Aliaga Antonio, Rousseau Jacques A, Cadorette Jules, Croteau Etienne, van Lier Johan E, Lecomte Roger, Bénard François
Sherbrooke Molecular Imaging Center, Department of Nuclear Medicine and Radiobiology, Faculty of Medicine and Health Sciences, Université de Sherbrooke, Sherbrooke, QC, Canada.
Mol Imaging Biol. 2007 May-Jun;9(3):144-50. doi: 10.1007/s11307-007-0091-6.
We used small animal positron emission tomography (PET) imaging to monitor the time-course of tumor metabolic response to hormone and chemotherapy in a murine model of hormone-sensitive breast cancer.
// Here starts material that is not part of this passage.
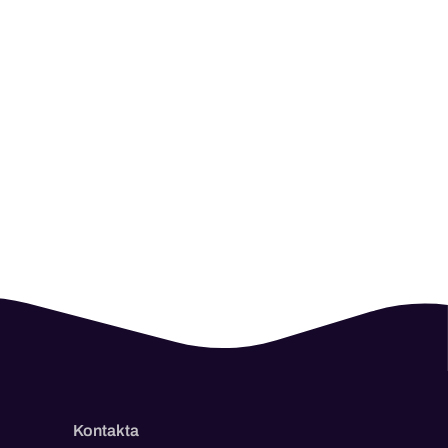
Kontakta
Estrogen receptor positive murine mammary carcinomas were inoculated in Balb/c mice. Small animal PET imaging using 2-deoxy-2-[F-18]fluoro-D: -glucose (FDG) was used to assess tumor metabolic activity. Imaging was done before and at days 1, 7, and 14 after the administration of doxorubicin, methotrexate, letrozole, or placebo. The tumor uptake of FDG was calculated from a region-of-interest drawn around the tumor.
All treatments resulted in a decrease in tumor growth rate and end volume compared to untreated control. FDG uptake was also markedly decreased after treatment although a flare reaction was observed on PET at day 7, the intensity of which varied according to the treatment modality.
PET imaging is sensitive to detect early changes associated with therapy in murine breast cancer models. A flare reaction was observed 7 days after the initiation of therapy.
我们使用小动物正电子发射断层扫描(PET)成像技术,在激素敏感性乳腺癌小鼠模型中监测肿瘤对激素和化疗的代谢反应时间进程。
将雌激素受体阳性的小鼠乳腺癌接种到Balb/c小鼠体内。使用2-脱氧-2-[F-18]氟-D-葡萄糖(FDG)进行小动物PET成像,以评估肿瘤代谢活性。在给予阿霉素、甲氨蝶呤、来曲唑或安慰剂之前以及给药后第1、7和14天进行成像。FDG的肿瘤摄取量通过在肿瘤周围绘制感兴趣区域来计算。
与未治疗的对照组相比,所有治疗均导致肿瘤生长速率和最终体积降低。治疗后FDG摄取也明显降低,尽管在第7天PET上观察到了炎症反应,其强度因治疗方式而异。
PET成像对检测小鼠乳腺癌模型中与治疗相关的早期变化敏感。在治疗开始7天后观察到炎症反应。